=== Description of the task ===
Reproduce, word for word, the complete text below on monitoring FSx for ONTAP file systems with Harvest and Grafana.

Monitoring FSx for ONTAP file systems using Harvest and Grafana - FSx for ONTAP

Monitoring FSx for ONTAP file systems using Harvest and Grafana

NetApp Harvest is an open source tool for gathering performance and capacity metrics from ONTAP systems, and is compatible with FSx for ONTAP. You can use Harvest with Grafana for an open source monitoring solution.

Getting started with Harvest and Grafana

The following section details how you can set up and configure Harvest and Grafana to measure your FSx for ONTAP file system’s performance and storage capacity utilization.

You can monitor your Amazon FSx for NetApp ONTAP file system by using Harvest and Grafana. NetApp Harvest monitors ONTAP data centers by collecting performance, capacity, and hardware metrics from FSx for ONTAP file systems. Grafana provides a dashboard where the collected Harvest metrics can be displayed.

=== Record extracts ===
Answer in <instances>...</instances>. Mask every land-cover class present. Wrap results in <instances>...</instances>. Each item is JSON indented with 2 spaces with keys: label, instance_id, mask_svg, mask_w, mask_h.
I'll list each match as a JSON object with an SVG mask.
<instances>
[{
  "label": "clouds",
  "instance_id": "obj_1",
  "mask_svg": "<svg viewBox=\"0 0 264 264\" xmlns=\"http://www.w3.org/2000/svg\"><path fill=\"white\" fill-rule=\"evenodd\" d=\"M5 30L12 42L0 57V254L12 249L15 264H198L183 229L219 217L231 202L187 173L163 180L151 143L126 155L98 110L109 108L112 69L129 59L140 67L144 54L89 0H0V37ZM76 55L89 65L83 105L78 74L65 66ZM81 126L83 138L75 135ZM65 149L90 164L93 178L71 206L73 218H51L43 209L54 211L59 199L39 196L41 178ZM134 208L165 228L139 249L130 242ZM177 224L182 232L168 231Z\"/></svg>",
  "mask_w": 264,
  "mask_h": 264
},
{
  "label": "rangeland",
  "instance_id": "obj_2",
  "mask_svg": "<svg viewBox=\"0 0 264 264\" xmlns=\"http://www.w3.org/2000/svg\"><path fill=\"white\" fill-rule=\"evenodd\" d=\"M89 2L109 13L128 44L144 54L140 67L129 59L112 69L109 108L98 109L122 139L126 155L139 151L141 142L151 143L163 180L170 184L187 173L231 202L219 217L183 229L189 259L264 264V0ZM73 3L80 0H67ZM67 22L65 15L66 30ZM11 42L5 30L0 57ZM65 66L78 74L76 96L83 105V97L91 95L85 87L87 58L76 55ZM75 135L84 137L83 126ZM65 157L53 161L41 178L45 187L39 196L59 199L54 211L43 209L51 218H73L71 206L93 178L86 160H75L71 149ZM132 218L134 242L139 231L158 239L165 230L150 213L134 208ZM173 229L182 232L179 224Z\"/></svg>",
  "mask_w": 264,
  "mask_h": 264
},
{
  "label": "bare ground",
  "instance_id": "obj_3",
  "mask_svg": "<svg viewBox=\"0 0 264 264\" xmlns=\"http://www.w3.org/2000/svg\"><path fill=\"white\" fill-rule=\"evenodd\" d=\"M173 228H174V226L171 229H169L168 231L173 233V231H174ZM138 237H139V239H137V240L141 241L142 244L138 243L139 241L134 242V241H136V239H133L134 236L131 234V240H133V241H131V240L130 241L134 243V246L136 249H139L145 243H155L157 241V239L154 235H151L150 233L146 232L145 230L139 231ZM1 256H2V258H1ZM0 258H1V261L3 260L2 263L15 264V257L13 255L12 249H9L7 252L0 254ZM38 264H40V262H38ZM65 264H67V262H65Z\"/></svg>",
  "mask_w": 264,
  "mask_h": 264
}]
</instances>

=== Full answer ===
Monitoring FSx for ONTAP file systems using Harvest and Grafana - FSx for ONTAP

Monitoring FSx for ONTAP file systems using Harvest and Grafana

NetApp Harvest is an open source tool for gathering performance and capacity metrics from ONTAP systems, and is compatible with FSx for ONTAP. You can use Harvest with Grafana for an open source monitoring solution.

Getting started with Harvest and Grafana

The following section details how you can set up and configure Harvest and Grafana to measure your FSx for ONTAP file system’s performance and storage capacity utilization.

You can monitor your Amazon FSx for NetApp ONTAP file system by using Harvest and Grafana. NetApp Harvest monitors ONTAP data centers by collecting performance, capacity, and hardware metrics from FSx for ONTAP file systems. Grafana provides a dashboard where the collected Harvest metrics can be displayed.